## Texte d'étude:
PROCES-VERBAUX DU COMITE D’INSTRUCTION PUBLIQUE
DE LA CONVENTION NATIONALE

19 FLOREAL AN III

RAPPORT ET PROJET DE DECRET PRESENTES A LA CONVENTION NATIONALE, AU NOM DU COMITE D’INSTRUCTION PUBLIQUE, PAR G. ROMME, SUR LES SEXTILES DE L’ERE DE LA REPUBLIQUE ; IMPRIMES PAR ORDRE DU COMITE D’INSTRUCTION PUBLIQUE.

De l’Imprimerie nationale, floréal, l’an III.

L’astronomie qui, en mesurant la marche du ciel, mesure et pèse la terre, détermine avec le géographe la position des lieux, l’étendue, la figure des continents, des mers, des îles, et guide le marin, à travers les écueils, dans ses courses lointaines et périlleuses ;
L’histoire qui marque, sur la route des siècles, tantôt les époques glorieuses où les nations, guidées par la vertu et l’instruction, marchent avec courage vers l’indépendance et la prospérité ; tantôt les époques déshonorées où les peuples trompés par l’orgueil ambitieux et hypocrite, avilis par la corruption, l’ignorance et le fanatisme, marchent honteux et dégradés vers l’esclavage, l’opprobre et la misère ;
L’agriculture et les arts, qui étudient les époques, la durée de leurs travaux et la conservation de leurs produits ;
Le commerce, qui parcourt dans les temps opportuns les continents et les mers pour nous enrichir des productions de tous les climats et de tous les genres d’industrie ;
L’ordre social, enfin, qui doit présenter dans ses institutions et à l’esprit humain tous les moyens de se perfectionner, et à tous les hommes indistinctement la garantie de leurs droits, de leurs biens, de leur vie, en dégageant les lois et la foi des transactions de toutes les entraves de la crédulité, pour les entourer du respect de cette vertu qui est de tous les temps et de tous les lieux ;
Tous réclamaient, tous trouvent enfin dans l’annuaire de la République une division du temps simple, facile, exacte, indépendante de toute opinion, de tout préjugé, de toute localité, et par conséquent digne d’un peuple souverain.

## Consigne:
Reprenez le procès-verbal de « 19 FLOREAL AN » à « floréal, l’an III. », en changeant « SEXTILES » en « ANNEES ».

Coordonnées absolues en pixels
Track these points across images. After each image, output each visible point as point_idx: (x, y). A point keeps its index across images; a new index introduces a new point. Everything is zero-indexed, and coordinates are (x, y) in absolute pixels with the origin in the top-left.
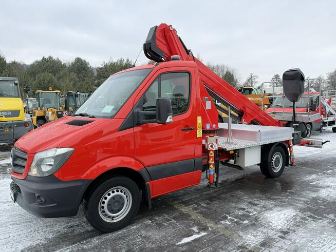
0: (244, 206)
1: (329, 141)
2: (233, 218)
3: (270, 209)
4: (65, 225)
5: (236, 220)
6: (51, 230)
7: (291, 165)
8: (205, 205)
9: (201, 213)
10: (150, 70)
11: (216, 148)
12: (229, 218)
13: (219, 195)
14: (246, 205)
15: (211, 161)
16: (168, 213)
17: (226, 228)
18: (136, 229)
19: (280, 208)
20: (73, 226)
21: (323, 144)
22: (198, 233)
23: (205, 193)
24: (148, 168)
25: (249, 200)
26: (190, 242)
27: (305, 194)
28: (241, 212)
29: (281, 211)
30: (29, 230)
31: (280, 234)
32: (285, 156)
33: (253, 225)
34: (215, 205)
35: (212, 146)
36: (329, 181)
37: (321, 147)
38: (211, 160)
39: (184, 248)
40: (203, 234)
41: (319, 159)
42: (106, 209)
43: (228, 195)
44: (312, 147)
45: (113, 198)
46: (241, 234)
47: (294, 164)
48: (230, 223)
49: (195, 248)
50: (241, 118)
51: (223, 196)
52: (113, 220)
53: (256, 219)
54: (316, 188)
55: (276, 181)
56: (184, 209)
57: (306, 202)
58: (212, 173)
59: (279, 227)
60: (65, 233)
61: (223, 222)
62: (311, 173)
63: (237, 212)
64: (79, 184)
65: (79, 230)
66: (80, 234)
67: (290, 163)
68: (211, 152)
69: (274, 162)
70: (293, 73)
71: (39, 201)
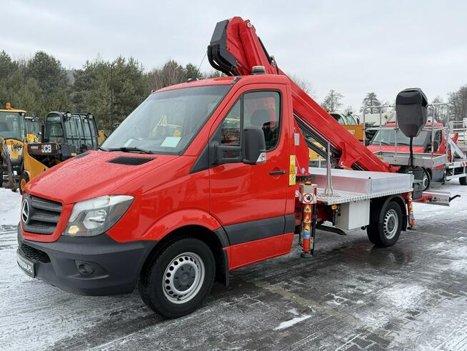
0: (353, 283)
1: (460, 196)
2: (342, 298)
3: (389, 286)
4: (106, 311)
5: (346, 300)
6: (87, 318)
7: (409, 228)
8: (298, 283)
9: (296, 292)
10: (229, 87)
11: (314, 201)
12: (336, 297)
13: (315, 269)
14: (355, 281)
15: (307, 220)
16: (250, 293)
17: (336, 309)
18: (212, 313)
19: (402, 285)
20: (117, 313)
21: (451, 199)
22: (300, 316)
23: (294, 267)
24: (225, 227)
25: (358, 276)
26: (291, 327)
27: (432, 267)
28: (350, 291)
29: (403, 287)
30: (54, 319)
31: (408, 315)
32: (401, 215)
33: (371, 305)
34: (313, 282)
35: (309, 199)
36: (462, 251)
37: (448, 205)
38: (307, 218)
39: (286, 334)
40: (306, 317)
41: (445, 222)
42: (172, 284)
43: (327, 269)
44: (436, 204)
45: (182, 268)
46: (357, 316)
47: (414, 227)
48: (339, 304)
49: (300, 333)
50: (338, 160)
51: (321, 270)
52: (179, 300)
53: (373, 298)
54: (446, 260)
55: (390, 251)
56: (272, 288)
57: (436, 277)
58: (308, 236)
59: (405, 307)
60: (110, 321)
61: (329, 302)
62: (436, 241)
63: (345, 290)
64: (140, 246)
65: (127, 318)
66: (133, 322)
67: (408, 226)
68: (308, 207)
69: (386, 223)
70: (412, 94)
71: (82, 271)
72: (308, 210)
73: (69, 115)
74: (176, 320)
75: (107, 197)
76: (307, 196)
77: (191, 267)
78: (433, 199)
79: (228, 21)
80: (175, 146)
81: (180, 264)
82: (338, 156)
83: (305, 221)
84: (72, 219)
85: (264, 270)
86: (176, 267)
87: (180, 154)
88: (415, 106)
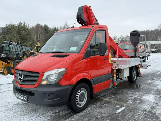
0: (131, 95)
1: (150, 65)
2: (131, 100)
3: (143, 95)
5: (133, 101)
6: (47, 116)
7: (139, 76)
8: (114, 97)
9: (115, 100)
10: (91, 29)
11: (117, 68)
12: (129, 100)
13: (116, 92)
15: (115, 75)
16: (100, 102)
17: (131, 104)
18: (91, 110)
19: (147, 95)
21: (148, 66)
22: (121, 108)
23: (109, 92)
24: (93, 78)
25: (131, 93)
26: (121, 112)
27: (152, 88)
28: (132, 98)
29: (148, 95)
30: (35, 117)
31: (155, 104)
32: (137, 72)
33: (142, 102)
34: (118, 96)
35: (115, 67)
36: (157, 82)
37: (147, 68)
38: (115, 74)
39: (121, 114)
40: (123, 108)
42: (78, 100)
43: (120, 92)
45: (81, 94)
46: (140, 106)
47: (141, 76)
48: (131, 103)
49: (125, 114)
50: (115, 55)
51: (118, 92)
52: (80, 105)
53: (141, 100)
54: (155, 86)
56: (107, 99)
57: (155, 91)
58: (115, 80)
59: (153, 102)
60: (56, 116)
61: (128, 102)
62: (148, 80)
63: (130, 98)
64: (69, 87)
65: (62, 114)
66: (65, 115)
67: (139, 75)
68: (115, 70)
70: (135, 32)
71: (49, 97)
72: (115, 71)
73: (12, 42)
74: (80, 113)
75: (57, 69)
76: (115, 66)
77: (84, 94)
78: (142, 67)
79: (83, 6)
80: (75, 50)
81: (80, 92)
82: (114, 54)
83: (114, 75)
84: (43, 79)
85: (99, 93)
86: (79, 94)
87: (79, 53)
88: (137, 36)
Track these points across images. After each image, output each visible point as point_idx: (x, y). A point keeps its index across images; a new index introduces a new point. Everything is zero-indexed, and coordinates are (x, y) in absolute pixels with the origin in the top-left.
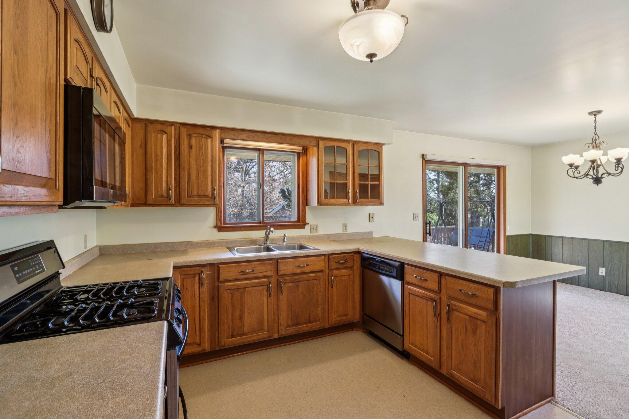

## Réponse:
19 FLOREAL AN III

RAPPORT ET PROJET DE DECRET PRESENTES A LA CONVENTION NATIONALE, AU NOM DU COMITE D’INSTRUCTION PUBLIQUE, PAR G. ROMME, SUR LES ANNEES DE L’ERE DE LA REPUBLIQUE ; IMPRIMES PAR ORDRE DU COMITE D’INSTRUCTION PUBLIQUE.

De l’Imprimerie nationale, floréal, l’an III.